The bottom line is that your AI acts as an automated media production coordinator for all your speech and transcription needs.

1. First, you subscribe to this MCP and grab your specific API Key from the Deepgram console.
2. Second, you tell your AI client what you want—maybe 'transcribe this URL' or 'make audio of this text.'
3. The MCP executes the task, returning either a formatted transcript or a finished audio media file directly to your agent.

## Frequently Asked Questions

**How do I use `transcribe_audio_url`?**
You provide a public URL pointing to the audio or video. The MCP then fetches that content and converts the speech into formatted text, giving you diarization details.
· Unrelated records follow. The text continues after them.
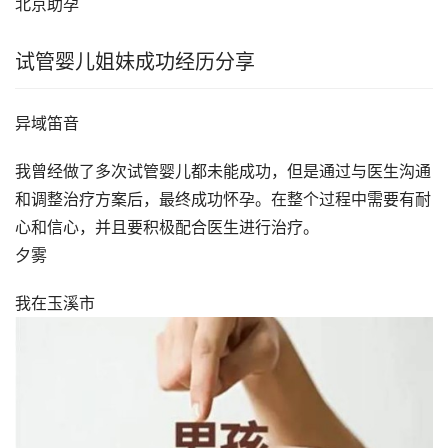
北京助孕
试管婴儿姐妹成功经历分享
异域笛音
我曾经做了多次试管婴儿都未能成功，但是通过与医生沟通
和调整治疗方案后，最终成功怀孕。在整个过程中需要有耐
心和信心，并且要积极配合医生进行治疗。
夕雾
我在玉溪市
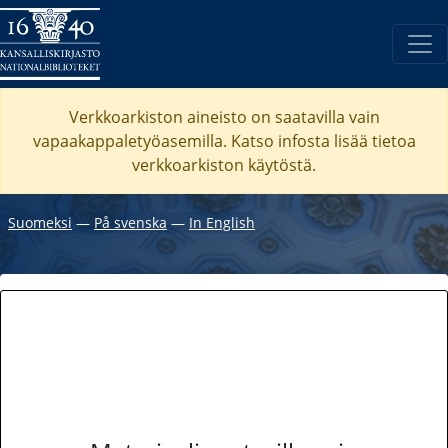
Verkkoarkiston aineisto on saatavilla vain
vapaakappaletyöasemilla. Katso
infosta
lisää tietoa
verkkoarkiston käytöstä.
Suomeksi
―
På svenska
―
In English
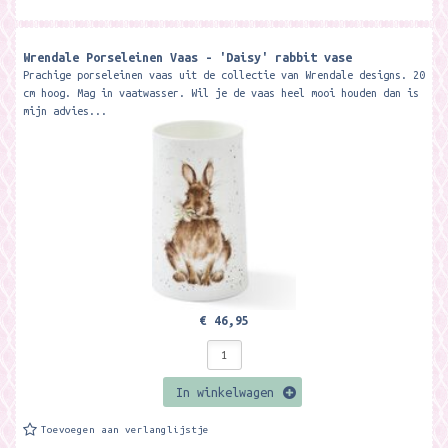
Wrendale Porseleinen Vaas - 'Daisy' rabbit vase
Prachige porseleinen vaas uit de collectie van Wrendale designs. 20
cm hoog. Mag in vaatwasser. Wil je de vaas heel mooi houden dan is
mijn advies...
€ 46,95
In winkelwagen
Toevoegen aan verlanglijstje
**What is the difference between `list_available_models` and using them?**
`list_available_models` just shows what models exist. You run a conversion job (like transcription) and specify which model name you want to use for that specific task.

**Does `convert_text_to_speech` require me to upload files?**
No, it just needs the text. You pass the plain string of characters directly to your agent, and the MCP handles generating the audio media file for you.
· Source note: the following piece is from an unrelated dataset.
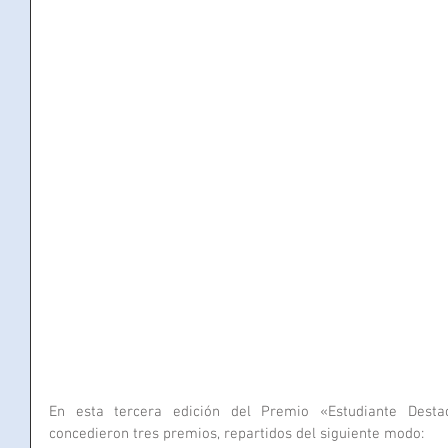
En esta tercera edición del Premio «Estudiante Destac
concedieron tres premios, repartidos del siguiente modo:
**How do I check my API quotas using `get_project_usage`?**
You simply ask your agent to run `get_project_usage`. It returns a simple breakdown of how many minutes and requests you've already used in the current cycle.

**How do I use `list_api_keys` to check my active Deepgram credentials?**
It retrieves a list of all current API keys tied to your account. This is essential for security, letting you verify which identifiers are authorized and ensuring you don't accidentally run jobs using deprecated or inactive keys.
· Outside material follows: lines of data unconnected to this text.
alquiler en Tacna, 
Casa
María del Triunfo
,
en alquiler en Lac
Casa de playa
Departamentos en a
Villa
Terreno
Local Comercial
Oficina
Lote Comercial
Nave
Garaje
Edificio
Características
**What information does `list_deepgram_projects` provide?**
This function lists every project associated with your Deepgram account. You need this list to correctly reference a specific project ID when running complex operations, such as checking usage or transcribing audio for that defined scope.

**When listing models using `list_available_models`, what criteria should I use?**
The tool returns model names and capabilities. You must check the descriptions to select a model optimized for your specific content—for instance, picking one that handles speaker diarization or particular accents will maximize accuracy.

**Can `convert_text_to_speech` handle generating multiple audio files from different inputs?**
Yes. You provide the text and specify output parameters like voice type and format. By looping this call through your agent, you can efficiently generate large batches of synthetic speech assets for various use cases.

**How do I get a Deepgram API Key?**
Log in to the Deepgram Console, navigate to the **API Keys** section, and create a new key with the necessary permissions.

**What is the Nova-3 model?**
Nova-3 is Deepgram's latest state-of-the-art transcription model, offering unmatched speed and accuracy for real-world audio.

**Can I synthesize speech in different voices?**
Yes! The `convert_text_to_speech` tool allows you to specify models like `aura-asteria-en` or `aura-orion-en` for different vocal profiles.